All logs are valid JSON (Pino), redacted per SECURITY_MODEL §3.3. LOG_LEVEL env var controls verbosity.

{ "level": "info", "time": "2026-04-21T11:00:00.000Z",
"event": "numint.lookup", "tenantId": null, "msisdnHash": "8d4f…", "scope": "BASIC",
"tier": "redis", "source": "redis", "confidence": "high", "latencyMs": 2,
"traceId": "00-abc-def-01" }
{ "level": "info", "event": "numint.mnp.recon.completed", "mnoId": "mtn-afghanistan",
"runId": "rcn_01HZX7…", "fileSha256": "bd…", "accepted": 47298, "rejected": 24,
"conflictsCount": 5, "durationMs": 287340 }
{ "level": "warn", "event": "numint.mnp.divergence", "msisdnMasked": "+93701***",
"mnpMno": "mtn-afghanistan", "hlrMno": "afghan-wireless",
"portDate": "2026-04-10", "severity": "HIGH", "traceId": "…" }
{ "level": "error", "event": "numint.audit.chain_broken", "verifierRunId": "cvr_…",
"chainKind": "LOOKUP_AUDIT", "partition": "lookup_audit_2026_04",
"firstBadSeq": 4837521, "auditId": "nia_…",
"expectedPrevHash": "ab12…", "actualPrevHash": "cd34…" }
{ "level": "info", "event": "numint.hlr_probe", "mnoId": "afghan-wireless",
"transport": "MAP_SRI_SM", "status": "OK", "durationMs": 284,
"msisdnHash": "8d4f…", "vlrChanged": true, "traceId": "…" }

5. Distributed tracing

  • OpenTelemetry SDK exporting OTLP to the platform collector.
  • Parent span: grpc.server.ResolveMsisdn or http.server GET /v1/lookup/{msisdn}.
  • Child spans: cache.lru.get, cache.redis.get, db.pg.select, hlr.gateway.LiveLookup, db.pg.upsert, outbox.insert.
  • Propagation: W3C traceparent in gRPC metadata and HTTP headers; received trace IDs flow through into logs (traceId field).

6. Grafana dashboards

6.1 numint-hot-path.json

  • Row 1 — Lookup throughput & latency: RPS by tier, P50/P95/P99 latency, LRU/Redis/PG hit ratios.
  • Row 2 — Hot-path health: in-flight concurrency, pod CPU/memory, replica count, HPA signal.
  • Row 3 — Error rates: INVALID_ARGUMENT, UNAVAILABLE, INTERNAL by tier.

6.2 numint-mnp-eir.json

  • Row 1 — MNP reconciliation: per-MNO last success timestamp, accepted vs rejected, conflict count.
  • Row 2 — MNP divergence: numint.mnp.divergence.v1 event rate by severity.
  • Row 3 — EIR: daily IMEI flags by reporter; BLACKLIST-size trend.

6.3 numint-adapter.json

  • Per-MNO adapter health (MAP dialog count, REST 5xx rate, token bucket admit/deny, latency).
  • PCAP sample age / size (ops visibility into MinIO archive).

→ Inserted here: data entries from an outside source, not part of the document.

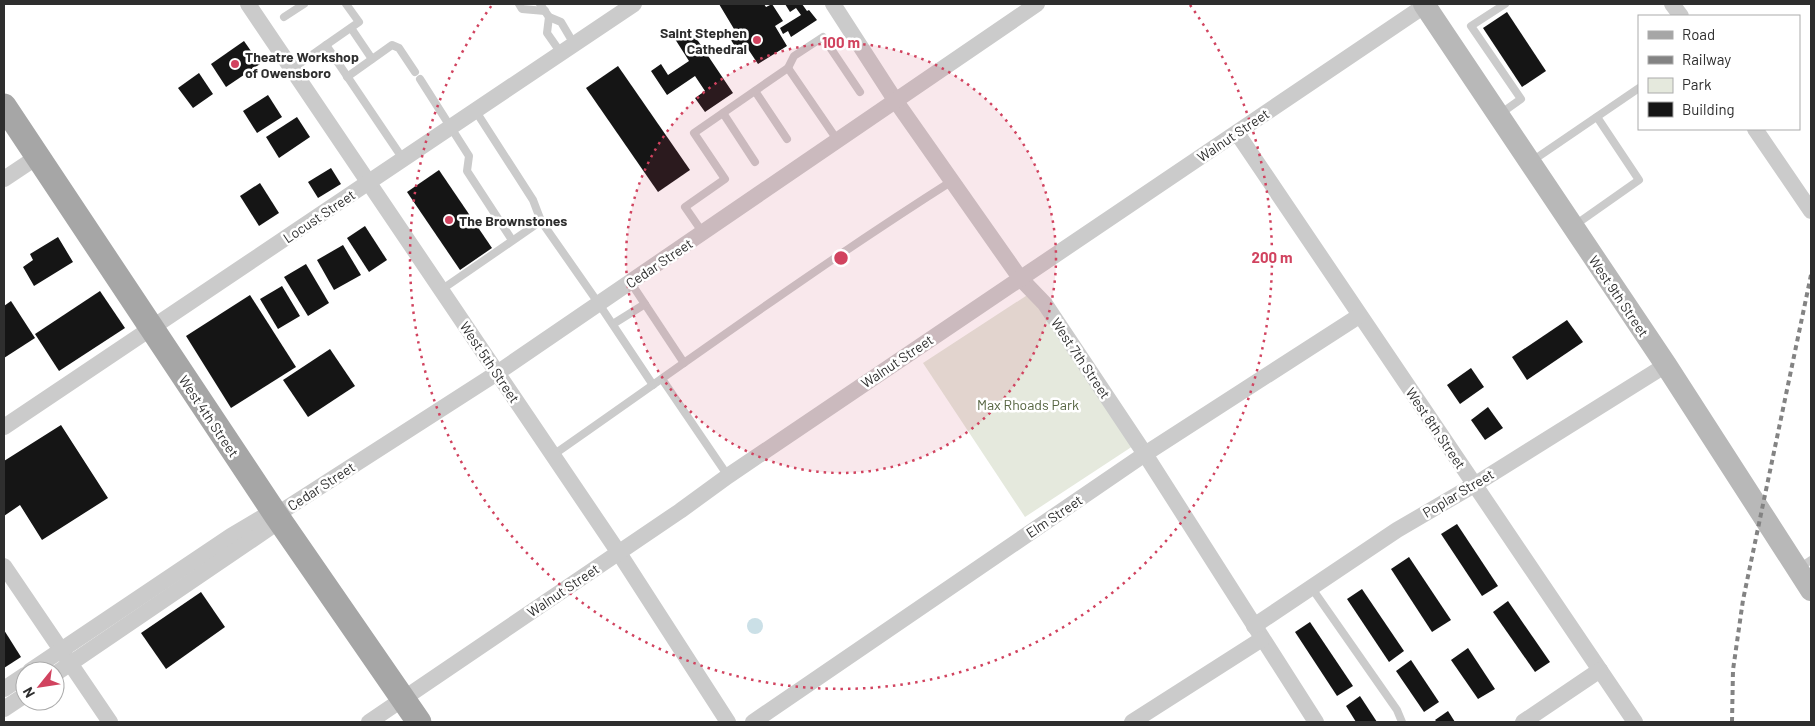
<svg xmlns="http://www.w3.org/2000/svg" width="1815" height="726" font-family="Barlow,sans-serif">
  <rect width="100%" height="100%" fill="#fff"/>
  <polygon fill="#e5e9dd" points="1032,292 1133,446 1025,517 923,363"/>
  <circle fill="#cbe0e7" cx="755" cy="626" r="8"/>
  <g fill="#151515">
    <polygon points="719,4 764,4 766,7 772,4 783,21 775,26 787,46 758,64 748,49 740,54 727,34 734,29"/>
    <polygon points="785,4 802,4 807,11 809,10 817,20 791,37 788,31 783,34 780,28 801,15 796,8 790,12"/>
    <polygon points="1507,12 1546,71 1522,87 1483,28"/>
    <polygon points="690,29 733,93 705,112 695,98 705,91 695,76 667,95 651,71 661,64 668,75 689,61 675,39"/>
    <polygon points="244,41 260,64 226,87 211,64"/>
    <polygon points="618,66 690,170 658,192 586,88"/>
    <polygon points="199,73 213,94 193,108 178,88"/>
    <polygon points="268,95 282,117 257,133 243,111"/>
    <polygon points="297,117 310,137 279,158 266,137"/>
    <polygon points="331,168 341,184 318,198 308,182"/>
    <polygon points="439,170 492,248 460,270 407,192"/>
    <polygon points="260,183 279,213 259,226 240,196"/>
    <polygon points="365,226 387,260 369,272 347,238"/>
    <polygon points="58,237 73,262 34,286 23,267 33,260 30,254"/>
    <polygon points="343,245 361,275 334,290 317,260"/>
    <polygon points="306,264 329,303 308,316 284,277"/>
    <polygon points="282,286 300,316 278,329 260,299"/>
    <polygon points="100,291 125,328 59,371 35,334"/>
    <polygon points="250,295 296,367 231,408 186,336"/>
    <polygon points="11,301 35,338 4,358 4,306"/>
    <polygon points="1567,320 1583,342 1527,380 1512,357"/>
    <polygon points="330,349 355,386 308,417 283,380"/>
    <polygon points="1471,368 1484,387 1460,404 1447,385"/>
    <polygon points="1488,407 1503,428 1485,440 1471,420"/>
    <polygon points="61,425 108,498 42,540 20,505 4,516 4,461"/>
    <polygon points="1457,524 1498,586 1482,596 1441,534"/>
    <polygon points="1409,557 1451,620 1432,632 1391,569"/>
    <polygon points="1362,589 1404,651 1389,662 1347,599"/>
    <polygon points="201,592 225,627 166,669 141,633"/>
    <polygon points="1508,601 1550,662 1535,672 1493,612"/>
    <polygon points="1310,622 1353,686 1337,696 1295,632"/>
    <polygon points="4,630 21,657 4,668"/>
    <polygon points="1468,648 1495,689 1478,699 1451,660"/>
    <polygon points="1411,660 1439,702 1424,712 1396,671"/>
    <polygon points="1360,696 1377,722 1356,722 1346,706"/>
    <polygon points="1448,711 1455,722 1437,722 1435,720"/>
  </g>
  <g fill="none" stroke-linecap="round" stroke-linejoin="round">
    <g stroke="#cbcbcb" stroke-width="8">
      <polyline points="519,4 522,9 545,11"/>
      <polyline points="540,4 549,17 561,22 574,44"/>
      <polyline points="284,17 304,4"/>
      <polyline points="549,17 547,33 561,53"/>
      <polyline points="351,28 372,59"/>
      <polyline points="326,45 359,22 346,4"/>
      <polyline points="788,68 794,56 823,37 860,92"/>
      <polyline points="292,69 326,45 403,159"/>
      <polyline points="347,77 392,45 399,48 415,72"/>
      <polyline points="420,79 469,156 467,171 512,240"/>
      <polyline points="755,91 787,139"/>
      <polyline points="475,110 533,200 541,221 599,304 653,385"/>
      <polyline points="723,113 755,162"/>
      <polyline points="1500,114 1521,99 1471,26 1505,4"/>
      <polyline points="1532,161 1639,88"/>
      <polyline points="1575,225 1639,180 1597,117"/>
      <polyline points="703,233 685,207 725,179 694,133 788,68 838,141"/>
      <polyline points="631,283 684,363"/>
      <polyline points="441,290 541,221"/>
      <polyline points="613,324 645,304"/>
      <polyline points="662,379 728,476"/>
      <path d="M553,455C685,363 815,268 952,181"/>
      <polyline points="1799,568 1811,560"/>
      <polyline points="1311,587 1397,710 1402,722"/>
    </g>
    <g stroke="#cbcbcb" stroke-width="16">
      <polyline points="248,4 619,553 728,722"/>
      <polyline points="833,4 895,100 1020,278 1045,304 1145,454 1316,722"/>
      <polyline points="1672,4 1681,16"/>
      <polyline points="1755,129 1811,211"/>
      <polyline points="1237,133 1635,722"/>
      <polyline points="4,179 37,157"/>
      <polyline points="4,427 634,4"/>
      <polyline points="4,566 110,722"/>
      <polyline points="1254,626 1397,530 1474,485 1666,365"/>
      <polyline points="30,671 231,536 263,517 276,515 497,373 1037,4"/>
      <polyline points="55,674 268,529 276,515"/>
      <polyline points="4,689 25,675"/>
      <polyline points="4,709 25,695"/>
      <polyline points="369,722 680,511 728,476 1427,4"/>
      <polyline points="753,722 1145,454 1359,316"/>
      <polyline points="1132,722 1262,639"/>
      <polyline points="1523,722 1600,670"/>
    </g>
    <polyline stroke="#b8b8b8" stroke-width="22" points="1424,4 1666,365 1811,590"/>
    <polyline stroke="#a6a6a6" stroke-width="25" points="4,106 276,515 419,722"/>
    <polyline stroke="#838383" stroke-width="4" stroke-dasharray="5 4" stroke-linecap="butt" points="1732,722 1733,670 1743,600 1811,275"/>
  </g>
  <circle cx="841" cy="258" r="215" fill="#d1435f" fill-opacity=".12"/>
  <g fill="none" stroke="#d1435f" stroke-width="2.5" stroke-dasharray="2.5 5">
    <circle cx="841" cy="258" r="215"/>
    <path d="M1190 5A431 431 0 1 1 492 5"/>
  </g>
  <g fill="#d1435f" stroke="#fff" stroke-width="2">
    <circle cx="757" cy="40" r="5"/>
    <circle cx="235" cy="64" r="5"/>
    <circle cx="449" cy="220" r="5"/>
  </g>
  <g text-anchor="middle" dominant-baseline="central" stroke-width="5" stroke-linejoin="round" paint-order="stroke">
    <g font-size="14" font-weight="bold" fill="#2e2e2e" stroke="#fff" text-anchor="start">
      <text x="747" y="32" text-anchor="end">Saint Stephen<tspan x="747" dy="16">Cathedral</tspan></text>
      <text x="245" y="56">Theatre Workshop<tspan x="245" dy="16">of Owensboro</tspan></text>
      <text x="459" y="220">The Brownstones</text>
    </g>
    <g font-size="14" fill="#2e2e2e" stroke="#fff">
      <text transform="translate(1233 135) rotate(-34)">Walnut Street</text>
      <text transform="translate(319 216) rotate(-34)">Locust Street</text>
      <text transform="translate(659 263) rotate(-34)">Cedar Street</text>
      <text transform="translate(1619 296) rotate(56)">West 9th Street</text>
      <text transform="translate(1081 358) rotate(56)">West 7th Street</text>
      <text transform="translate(897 361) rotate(-34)">Walnut Street</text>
      <text transform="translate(490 362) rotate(56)">West 5th Street</text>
      <text transform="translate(209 416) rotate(56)">West 4th Street</text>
      <text transform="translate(1436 428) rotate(56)">West 8th Street</text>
      <text transform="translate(321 486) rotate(-33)">Cedar Street</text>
      <text transform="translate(1458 493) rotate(-31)">Poplar Street</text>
      <text transform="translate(1054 516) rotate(-34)">Elm Street</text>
      <text transform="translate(563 590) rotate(-34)">Walnut Street</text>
    </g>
    <g font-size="14" fill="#556440" stroke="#fff">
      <text x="1028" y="404">Max Rhoads Park</text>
    </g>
  </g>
  <circle cx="841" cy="258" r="8" fill="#d1435f" stroke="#fff" stroke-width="2.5"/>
  <g font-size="15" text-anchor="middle" font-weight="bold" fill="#d1435f" stroke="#fff" stroke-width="5" stroke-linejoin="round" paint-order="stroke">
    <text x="841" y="48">100 m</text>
    <text x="1272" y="263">200 m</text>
  </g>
  <rect width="1815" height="726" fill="none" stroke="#2e2e2e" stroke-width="10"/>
  <rect x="1638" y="15" width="162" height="115" fill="#ffffff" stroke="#ababab"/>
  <rect x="1648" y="31" width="25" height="8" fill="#a6a6a6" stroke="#ababab"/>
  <text x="1682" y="40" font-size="15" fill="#2e2e2e">Road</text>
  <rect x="1648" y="56" width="25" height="8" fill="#838383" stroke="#ababab"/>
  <text x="1682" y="65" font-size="15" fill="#2e2e2e">Railway</text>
  <rect x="1648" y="78" width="25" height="15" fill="#e5e9dd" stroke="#ababab"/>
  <text x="1682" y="90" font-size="15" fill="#2e2e2e">Park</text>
  <rect x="1648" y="102" width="25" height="15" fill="#151515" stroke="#ababab"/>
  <text x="1682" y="115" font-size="15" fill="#2e2e2e">Building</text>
  <g transform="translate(40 686) rotate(240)"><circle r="24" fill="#ffffff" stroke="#ababab"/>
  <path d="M0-4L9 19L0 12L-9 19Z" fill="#d1435f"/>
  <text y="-8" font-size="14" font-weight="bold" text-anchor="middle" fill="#2e2e2e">N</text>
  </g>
</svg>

6.4 numint-public-api.json

  • Tenant-facing view: per-tenant RPS, latency, quota usage, 429 rate, billing SKU distribution.

6.5 numint-audit.json

  • Audit chain verifier run history; outbox lag; chain-break counter (must stay at 0).

7. Synthetic probes

  • Every 30 s (numint-synth-probe cron in kbl and mzr): synthetic ResolveMsisdn(+93701111111) to a fixed test MSISDN; latency + confidence recorded as numint_synth_probe_duration_seconds / numint_synth_probe_confidence.
  • Hourly: synthetic MNP reconciliation fixture against a mock MNO SFTP; verifies end-to-end pipeline.
  • Daily: audit-chain tamper-detect drill (deliberately inject a canary tamper row; verifier MUST flag it; operator MUST acknowledge within 1 h).